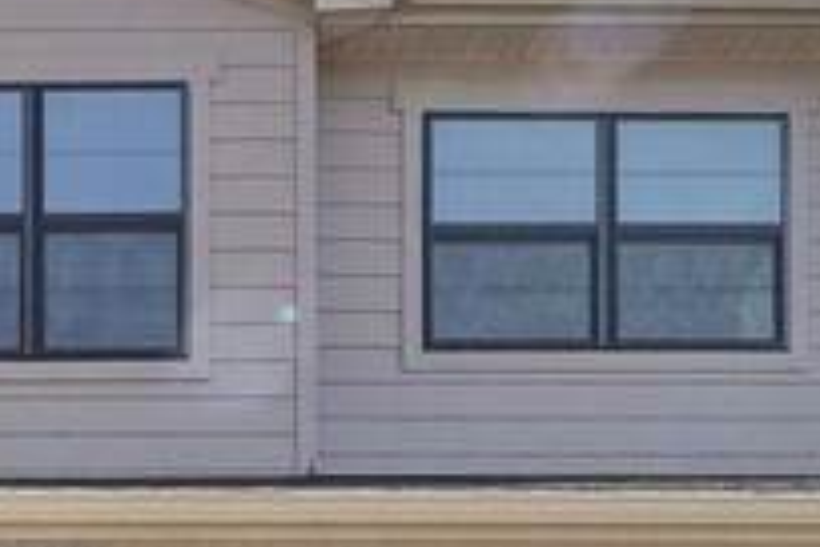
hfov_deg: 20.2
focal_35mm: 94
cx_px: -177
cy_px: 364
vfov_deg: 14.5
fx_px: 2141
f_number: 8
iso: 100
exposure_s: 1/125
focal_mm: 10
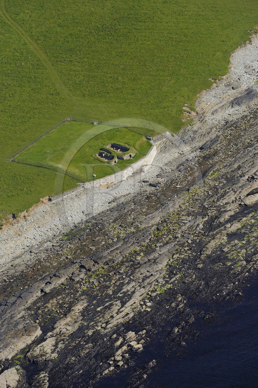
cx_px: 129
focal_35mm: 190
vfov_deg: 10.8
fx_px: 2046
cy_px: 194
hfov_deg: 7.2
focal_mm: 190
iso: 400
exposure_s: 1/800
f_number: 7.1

☆ ☆ ☆ ☆ ☆

• About this exercise
All of the entries above are to be written out exactly, with no pictures.

• Task answer
hfov_deg: 20.2
focal_35mm: 94
cx_px: -177
cy_px: 364
vfov_deg: 14.5
fx_px: 2141
f_number: 8
iso: 100
exposure_s: 1/125
focal_mm: 10
cx_px: 129
focal_35mm: 190
vfov_deg: 10.8
fx_px: 2046
cy_px: 194
hfov_deg: 7.2
focal_mm: 190
iso: 400
exposure_s: 1/800
f_number: 7.1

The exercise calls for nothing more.